Breaking up with someone can be one of the most devastating experiences that a person can go through. To make matters even worse, it can raise countless questions that we often times don’t have the answers for. We can even find ourselves experiencing a rollercoaster ride of different emotions. One second we may be sad and crying, and then the next happy and relieved, to downright angry and resentful. But what is most important to remember about a break up is being able to find positive coping strategies that can make moving forward a little bit easier.
MY EMOTIONS ARE ALL OVER THE PLACE: After a break up, whether it was mutual or not, it is normal to experience a plethora of different thoughts, feelings, and reactions. After all any new major experiences that we go through, in the beginning there always seems to be a time where we are trying to figure out what our next step should be and are uncertain about what our future will now look like. Being able to experience different feelings and emotions is a necessary part of the process because without them we could find ourselves not fully trying to come to terms with what our “new” reality really is. Also, it is only through experiencing different feelings and emotions that we are able to pinpoint why we may be feeling the way that we are.
SELF REFLECTION IS IMPERATIVE: Self-reflection is a key piece to being able to fully process the break up and to acknowledge what our role was in it. Self-reflection can also help us to have a better understanding on how our choices and decisions impacted the relationship, may it be good or bad. This also gives us the opportunity to advocate for ourselves and have clear expectations on some of the things we might want to work on or change for future relationships. Additionally, self-reflecting can help us to pinpoint things that we do not want in a future partner.
GIVE YOURSELF TIME TO HEAL: Everyone will react differently after a break up. But it is important to give yourself time to heal. Understanding a break up is essentially being able to grieve a loss. Most people only associate grieving with death; but breaking up with someone is a loss. It’s a loss of something that once was, you are now forced to change certain aspects of your life and even future plans that you may not have originally intended to.
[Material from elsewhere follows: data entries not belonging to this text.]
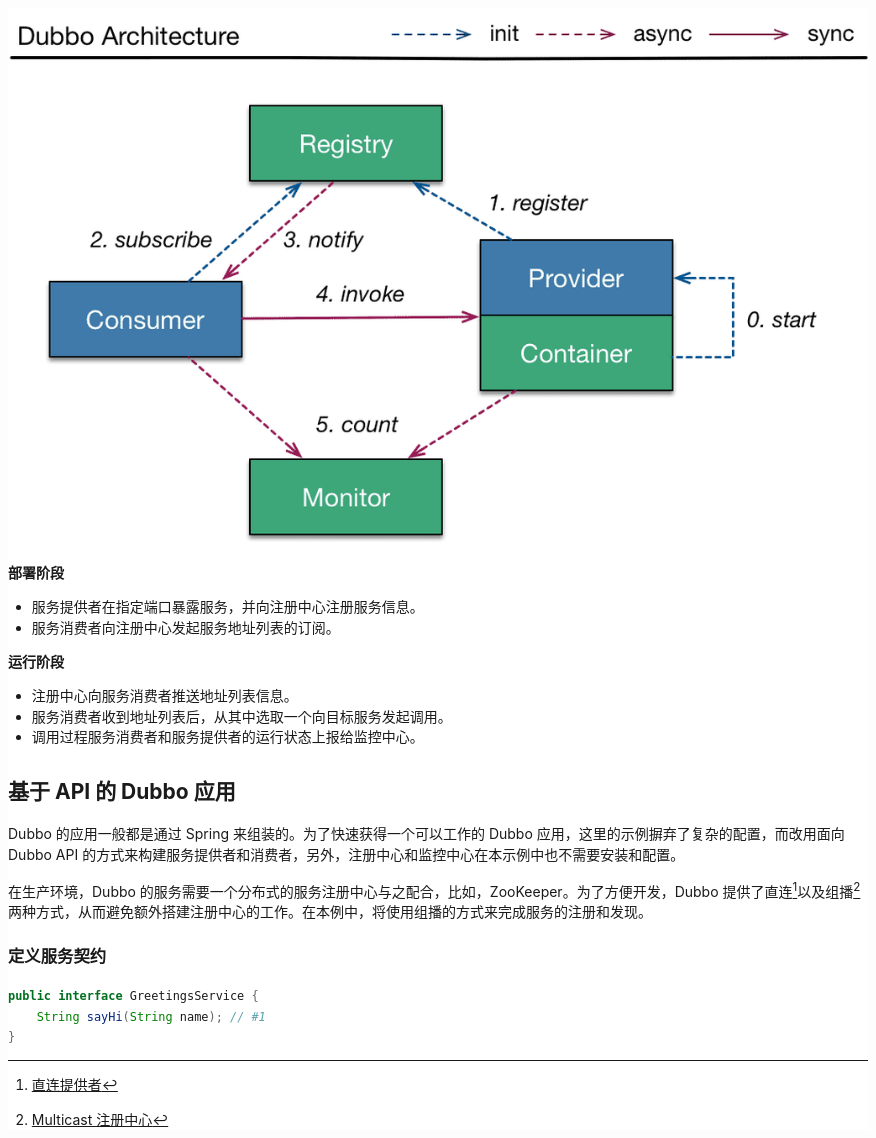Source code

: ![dubbo-architecture](../../img/blog/dubbo-architecture.png)



**部署阶段**

* 服务提供者在指定端口暴露服务，并向注册中心注册服务信息。
* 服务消费者向注册中心发起服务地址列表的订阅。

**运行阶段**

* 注册中心向服务消费者推送地址列表信息。
* 服务消费者收到地址列表后，从其中选取一个向目标服务发起调用。
* 调用过程服务消费者和服务提供者的运行状态上报给监控中心。

## 基于 API 的 Dubbo 应用

Dubbo 的应用一般都是通过 Spring 来组装的。为了快速获得一个可以工作的 Dubbo 应用，这里的示例摒弃了复杂的配置，而改用面向 Dubbo API 的方式来构建服务提供者和消费者，另外，注册中心和监控中心在本示例中也不需要安装和配置。

在生产环境，Dubbo 的服务需要一个分布式的服务注册中心与之配合，比如，ZooKeeper。为了方便开发，Dubbo 提供了直连[^2]以及组播[^3]两种方式，从而避免额外搭建注册中心的工作。在本例中，将使用组播的方式来完成服务的注册和发现。

### 定义服务契约

```java
public interface GreetingsService {
    String sayHi(String name); // #1
}
```


[^1]: [Getting Started Using JavaTM RMI](https://docs.oracle.com/javase/6/docs/technotes/guides/rmi/hello/hello-world.html)
[^2]: [直连提供者](http://dubbo.apache.org/books/dubbo-user-book/demos/explicit-target.html)
[^3]: [Multicast 注册中心](http://dubbo.apache.org/books/dubbo-user-book/references/registry/multicast.html)
[^4]: [在线运维命令](http://dubbo.apache.org/zh-cn/docs/admin/ops/dubbo-ops.html)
Just like grieving the loss of someone who may have passed away, it is crucial that you take time out to yourself. It is ok during this time to have both good days and bad days. Or to even take a day or two off from work if necessary. If you are not taking the necessary down time to heal yourself you could find yourself essentially using a “band aid” approach. What I mean by a band aid approach is you may try to do things that will give you a temporary quick fix or solution in an effort to not have to think about or work past the break up. An example of that could be to excessively use alcohol or other drugs to “get your mind off of things”, but this again would be just a temporary fix and could ultimately end up causing more harm than good and lead to other negative problems or behaviors.
THERE IS SUPPORT OUT THERE, YOU SHOULD NEVER FEEL ALONE IN THIS: It is important to understand that after experiencing a break up that you do not have to go through it alone, there is help out there. Talking to a trusted friend or family member can sometimes make the process of moving forward from a break up easier. But if that is something that you don’t feel comfortable with, some people find it helpful to talk to a therapist to get an unbiased perspective about your situation. Therapy can also help you gain stronger coping skills and can allow for validation of your personal feelings, along with gaining new insights. Lastly, if you take nothing else away from this article please understand that things will GET EASIER, AND THINGS WILL NOT ALWAYS FEEL THIS WAY, JUST KEEP MOVING FORWARD NO MATTER WHAT.